[SOLVED] Concatenate values under into a new column

Concatenate values under into a new column

Consider this df:

    data = {'ID': [1071.0, 1072.0, nan, 1074.0, 1076.0, nan, nan, nan, 1077.0], 
'Name Type': ['Primary Name', 'Primary Name', 'Also Known As', 'Primary Name', 'Primary Name', 'Low Quality AKA', 'Low Quality AKA', 'Low Quality AKA', 'Primary Name'], 
'Surname': ['Brown', 'Red', 'R', 'Green', 'Purple', 'Pipi', 'Poopa', 'Peep', 'Orange']}

There are many more columns that have info in the rows with Primary Name but empty with akas. I need to concatenate values under each Primary Name - Surname if they are Low Quality AKA or Also Known as and achieve this dataframe:

Solution

This is not how I would recommend setting up the data. I would probably have two datasets with A matching ID and then Left Join the table.
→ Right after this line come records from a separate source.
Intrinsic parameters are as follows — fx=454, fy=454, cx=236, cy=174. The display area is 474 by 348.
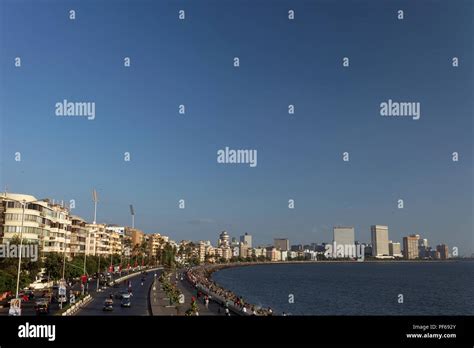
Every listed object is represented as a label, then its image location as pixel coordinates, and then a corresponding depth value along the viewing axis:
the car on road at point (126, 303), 49.01
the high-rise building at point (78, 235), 106.28
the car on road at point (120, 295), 53.69
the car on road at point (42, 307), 38.62
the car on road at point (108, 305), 45.97
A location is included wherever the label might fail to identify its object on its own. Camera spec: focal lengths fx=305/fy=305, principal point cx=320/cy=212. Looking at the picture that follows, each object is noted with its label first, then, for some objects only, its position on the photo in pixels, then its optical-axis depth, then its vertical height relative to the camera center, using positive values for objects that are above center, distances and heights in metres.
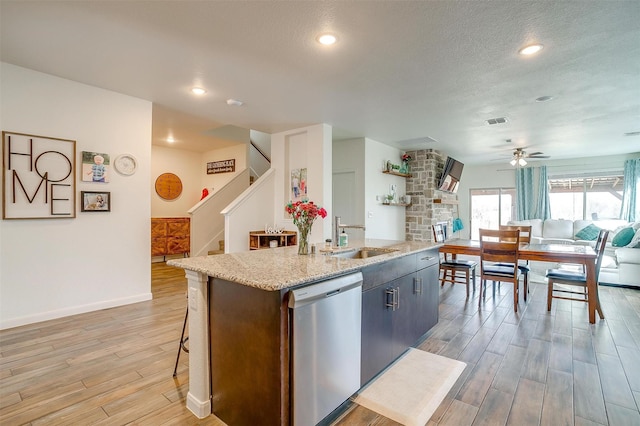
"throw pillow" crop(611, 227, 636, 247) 5.32 -0.44
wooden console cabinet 6.48 -0.51
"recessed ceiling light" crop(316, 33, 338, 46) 2.38 +1.38
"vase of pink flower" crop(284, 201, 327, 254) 2.38 -0.03
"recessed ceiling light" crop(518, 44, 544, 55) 2.49 +1.36
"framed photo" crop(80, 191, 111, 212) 3.47 +0.13
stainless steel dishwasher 1.51 -0.72
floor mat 1.88 -1.24
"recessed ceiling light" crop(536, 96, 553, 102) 3.60 +1.36
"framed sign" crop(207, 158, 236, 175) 7.20 +1.12
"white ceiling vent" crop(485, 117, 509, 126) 4.48 +1.37
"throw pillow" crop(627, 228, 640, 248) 4.98 -0.49
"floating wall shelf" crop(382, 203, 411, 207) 6.49 +0.17
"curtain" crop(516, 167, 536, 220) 8.02 +0.45
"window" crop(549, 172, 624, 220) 7.24 +0.40
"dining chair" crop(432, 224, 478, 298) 4.40 -0.77
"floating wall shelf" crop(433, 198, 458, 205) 6.87 +0.26
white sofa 4.97 -0.65
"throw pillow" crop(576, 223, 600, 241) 6.68 -0.46
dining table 3.46 -0.53
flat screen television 6.91 +0.87
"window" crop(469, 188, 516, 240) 8.56 +0.14
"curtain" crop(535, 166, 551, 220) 7.81 +0.33
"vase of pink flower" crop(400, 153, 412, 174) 6.88 +1.17
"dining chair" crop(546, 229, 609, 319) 3.56 -0.77
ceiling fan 6.16 +1.17
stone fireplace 6.82 +0.42
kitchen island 1.48 -0.65
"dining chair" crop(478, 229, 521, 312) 3.81 -0.58
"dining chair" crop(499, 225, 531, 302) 4.18 -0.47
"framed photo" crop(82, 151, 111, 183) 3.47 +0.53
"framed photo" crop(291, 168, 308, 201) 5.23 +0.49
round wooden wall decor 7.23 +0.63
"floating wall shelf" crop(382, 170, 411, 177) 6.31 +0.83
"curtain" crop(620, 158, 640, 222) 6.74 +0.45
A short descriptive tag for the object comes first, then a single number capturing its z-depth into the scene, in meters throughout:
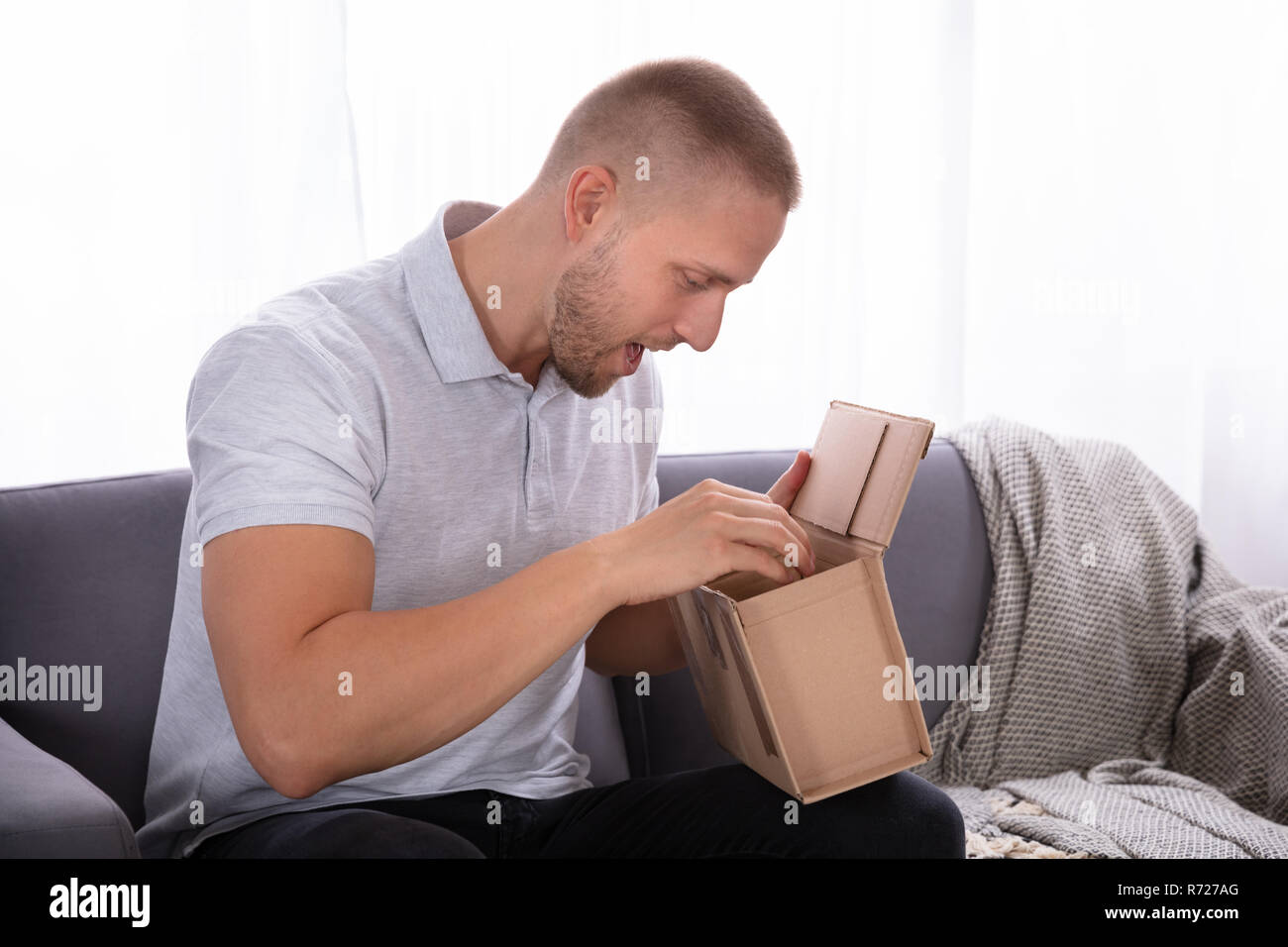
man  0.88
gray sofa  1.33
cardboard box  0.98
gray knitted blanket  1.63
That being said, here is the code for your situation.

import pandas as pd
import numpy as np

data = {'ID': [1071.0, 1072.0, np.nan, 1074.0, 1076.0, np.nan, np.nan, np.nan, 1077.0], 
        'Name Type': ['Primary Name', 'Primary Name', 'Also Known As', 'Primary Name', 'Primary Name', 'Low Quality AKA', 'Low Quality AKA', 'Low Quality AKA', 'Primary Name'], 
        'Surname': ['Brown', 'Red', 'R', 'Green', 'Purple', 'Pipi', 'Poopa', 'Peep', 'Orange']}

df = pd.DataFrame(data)

# Forward fill the IDs and keep only rows with 'Primary Name'
df['ID'] = df['ID'].ffill()
primary_names = df[df['Name Type'] == 'Primary Name'].copy()
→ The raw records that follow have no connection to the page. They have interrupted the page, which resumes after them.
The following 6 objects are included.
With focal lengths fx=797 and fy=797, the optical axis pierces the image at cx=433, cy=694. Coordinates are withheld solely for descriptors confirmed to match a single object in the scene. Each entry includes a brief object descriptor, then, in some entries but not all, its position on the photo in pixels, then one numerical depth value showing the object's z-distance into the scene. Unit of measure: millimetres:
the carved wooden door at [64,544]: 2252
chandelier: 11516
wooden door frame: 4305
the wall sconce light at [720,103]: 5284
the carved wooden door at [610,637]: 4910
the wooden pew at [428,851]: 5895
# Group by ID and aggregate the surnames for AKA names
akas = df[df['Name Type'].str.contains('AKA')].groupby('ID')['Surname'].agg(lambda x: ';'.join(x)).reset_index()
akas.rename(columns={'Surname': 'AKAs'}, inplace=True)

# Combine data
result = pd.merge(primary_names, akas, on='ID', how='left')

# Put empty string in AKAs col
result['AKAs'] = result['AKAs'].fillna('')

# Select and reorder columns to match the desired output
result = result[['ID', 'Name Type', 'Surname', 'AKAs']]

print(result)